There might soon be a dark and stormy night in Fresno -- at last.
After a record-setting eight rainless weeks, stormy weather is headed this way Thursday night through the weekend, says the National Weather Service.
"It took long enough to get here," said private meteorologist Steve Johnson, who has made predictions in the Valley for decades. "I'm so sick of cold and dry."
Today will still be cold and dry, the weather service predicts. But rain clouds will start moving into the area Thursday. Chances of rain improve on Friday with the possibility of nearly an inch of rainfall overnight, according to the weather service's early-week forecasts.
What finally changed? A ridge of air has been bouncing storms away from California, and now the ridge is moving toward Alaska. The door is open for storms to stream into the Pacific Northwest, Northern California and maybe Fresno.
The heart of the stormy weather probably will remain in Canada, some forecasters say. If the forecast pans out, that means Fresno and the nearby Sierra will be on the southern edge of the rain and snow.
During the long dry spell, the usual string of winter storms has buried Alaska cities in snow, instead of blasting California. The Sierra Nevada snowpack now is almost nonexistent -- 11% of average.
Forests and foothills are so dry that state fire officials in early January warned the public about possible wildfires.
Fresno's rain total is 1.57 inches this season, far behind the average of 4.83 inches this time of year. All of it came before Thanksgiving. The biggest storm dropped .90 of an inch of rain on Oct. 5.
No major California city has average rainfall this year, except for San Diego with 106% of average. San Joaquin Valley cities are well below 50%. Stockton is the lowest with 25% of average.
The puny rainfall numbers in California are not considered unusual during episodes of La Niña, when the Pacific Ocean cools along the equator, said Mike Halpert, deputy director of the federal Climate Prediction Center. So don't be surprised if the rest of this winter remains on the dry side.
"It's starting to look more favorable for wetter weather in Oregon and Northern California," Halpert said. "But it tilts toward a drier winter in the Fresno area."
La Niña winters also tilt toward colder weather in the Valley. In December, Fresno had 17 nights at 32 degrees or lower.
Fresno's evening temperatures were several degrees higher than in outlying areas because of the heat-island effect, which means buildings, roads and landscaping keep larger cities warmer.

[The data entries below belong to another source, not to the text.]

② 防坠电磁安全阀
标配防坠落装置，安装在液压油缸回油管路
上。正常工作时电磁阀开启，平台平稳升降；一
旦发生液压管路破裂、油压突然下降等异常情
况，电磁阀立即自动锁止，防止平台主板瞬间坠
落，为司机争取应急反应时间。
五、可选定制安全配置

In the outlying areas -- away from urban centers -- it is noticeably colder. Hanford had 21 nights in December when the mercury dropped into the 20s. On Christmas Eve and Christmas, the lows dropped to 21 degrees in Hanford.
Last January, Fresno was warmer, but rainfall was below average. The city was drying out after the second-wettest December on record. There was little rain after a Jan. 2 storm dumped 1.13 inches, but nobody was worrying.
Now, city leaders, farmers, hydroelectric-project owners and industries have been watching the weather report for weeks, waiting for the first rain since Nov. 20.
One very interested observer is Ronald Jacbosma, general manager of the Friant Water Authority, which delivers irrigation water to 15,000 growers on the Valley's east side. He's looking for any angle to assure him that the storm will show up.
"I might wash my car on Thursday," he said. "Sometimes that works."